[TASK TO COMPLETE]
Within the listing, how many lines include "center"? Please answer with a bare number.

[LISTED ENTRIES]
=-=-=

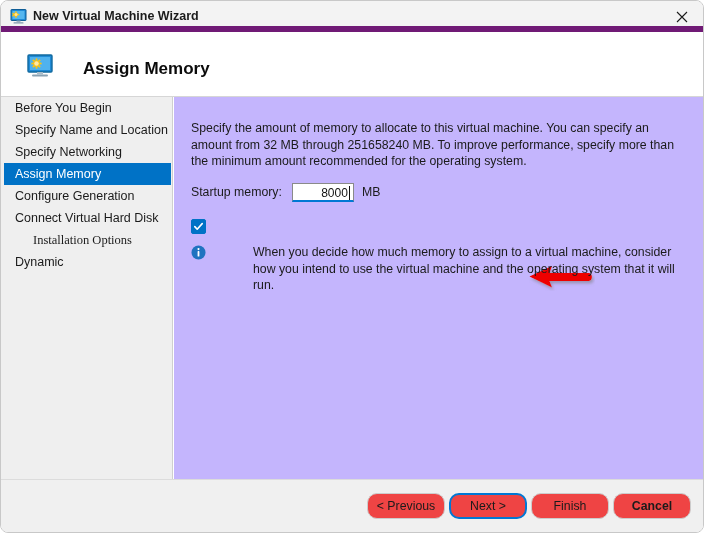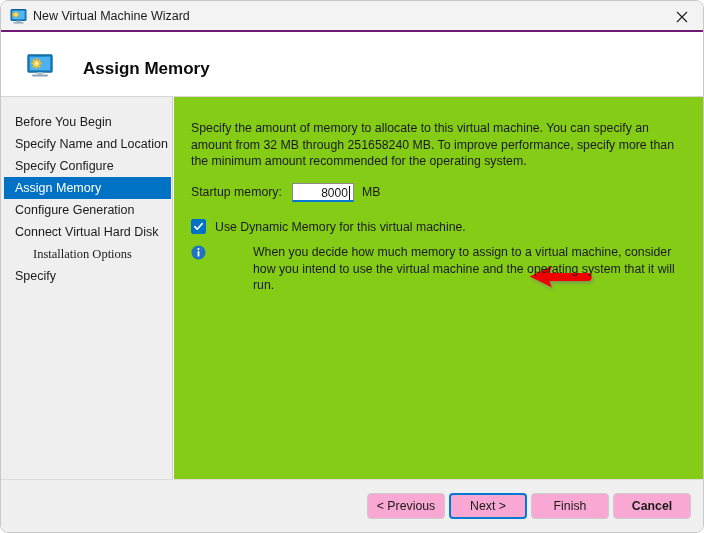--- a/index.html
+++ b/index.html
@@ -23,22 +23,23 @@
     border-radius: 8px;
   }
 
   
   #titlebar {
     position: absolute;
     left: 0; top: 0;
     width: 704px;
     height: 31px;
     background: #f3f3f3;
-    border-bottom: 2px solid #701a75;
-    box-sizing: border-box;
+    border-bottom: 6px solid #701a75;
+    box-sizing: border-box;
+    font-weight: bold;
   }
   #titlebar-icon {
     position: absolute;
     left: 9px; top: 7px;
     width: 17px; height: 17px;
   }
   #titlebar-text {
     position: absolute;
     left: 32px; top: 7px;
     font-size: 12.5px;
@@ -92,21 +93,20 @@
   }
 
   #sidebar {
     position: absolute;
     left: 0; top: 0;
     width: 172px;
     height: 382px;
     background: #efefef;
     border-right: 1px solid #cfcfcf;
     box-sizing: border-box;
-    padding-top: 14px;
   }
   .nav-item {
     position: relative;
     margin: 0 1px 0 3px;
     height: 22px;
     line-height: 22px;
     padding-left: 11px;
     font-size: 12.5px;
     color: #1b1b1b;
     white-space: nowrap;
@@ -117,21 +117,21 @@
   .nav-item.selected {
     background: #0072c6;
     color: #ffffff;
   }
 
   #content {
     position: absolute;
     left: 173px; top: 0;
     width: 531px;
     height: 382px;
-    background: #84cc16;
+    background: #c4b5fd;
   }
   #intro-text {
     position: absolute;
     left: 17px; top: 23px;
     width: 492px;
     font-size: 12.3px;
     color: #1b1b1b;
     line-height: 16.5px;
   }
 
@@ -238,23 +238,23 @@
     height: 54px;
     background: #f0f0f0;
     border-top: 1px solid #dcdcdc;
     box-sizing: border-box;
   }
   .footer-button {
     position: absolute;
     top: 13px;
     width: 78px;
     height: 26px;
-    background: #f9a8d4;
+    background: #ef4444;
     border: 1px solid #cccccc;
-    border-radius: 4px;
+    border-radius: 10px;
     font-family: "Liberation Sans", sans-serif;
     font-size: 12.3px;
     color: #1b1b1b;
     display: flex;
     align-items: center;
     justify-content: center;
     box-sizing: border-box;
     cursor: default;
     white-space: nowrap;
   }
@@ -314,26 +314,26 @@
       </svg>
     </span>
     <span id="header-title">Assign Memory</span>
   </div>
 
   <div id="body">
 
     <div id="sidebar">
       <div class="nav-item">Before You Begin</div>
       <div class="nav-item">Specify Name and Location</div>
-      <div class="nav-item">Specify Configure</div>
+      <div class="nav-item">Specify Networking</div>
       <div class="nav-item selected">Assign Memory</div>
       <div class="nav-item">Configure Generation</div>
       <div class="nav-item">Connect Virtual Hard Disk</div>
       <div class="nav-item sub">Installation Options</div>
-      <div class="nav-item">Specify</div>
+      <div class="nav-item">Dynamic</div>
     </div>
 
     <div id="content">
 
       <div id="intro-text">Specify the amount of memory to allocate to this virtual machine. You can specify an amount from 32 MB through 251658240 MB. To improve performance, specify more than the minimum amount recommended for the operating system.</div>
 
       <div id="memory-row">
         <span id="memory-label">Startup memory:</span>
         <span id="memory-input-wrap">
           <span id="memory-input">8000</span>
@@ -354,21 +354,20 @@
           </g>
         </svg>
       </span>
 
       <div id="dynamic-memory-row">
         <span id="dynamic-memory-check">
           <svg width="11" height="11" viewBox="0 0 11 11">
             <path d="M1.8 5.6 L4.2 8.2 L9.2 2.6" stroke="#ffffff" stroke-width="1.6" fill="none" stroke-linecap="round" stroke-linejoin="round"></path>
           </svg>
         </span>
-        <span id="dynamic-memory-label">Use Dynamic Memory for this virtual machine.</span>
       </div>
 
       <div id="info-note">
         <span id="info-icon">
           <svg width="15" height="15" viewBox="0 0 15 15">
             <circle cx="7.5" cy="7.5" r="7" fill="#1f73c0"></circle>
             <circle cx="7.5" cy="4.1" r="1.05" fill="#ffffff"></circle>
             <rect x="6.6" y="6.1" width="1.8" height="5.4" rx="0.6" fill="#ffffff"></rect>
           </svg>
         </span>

=-=-=

[EXERCISE ANSWER]
2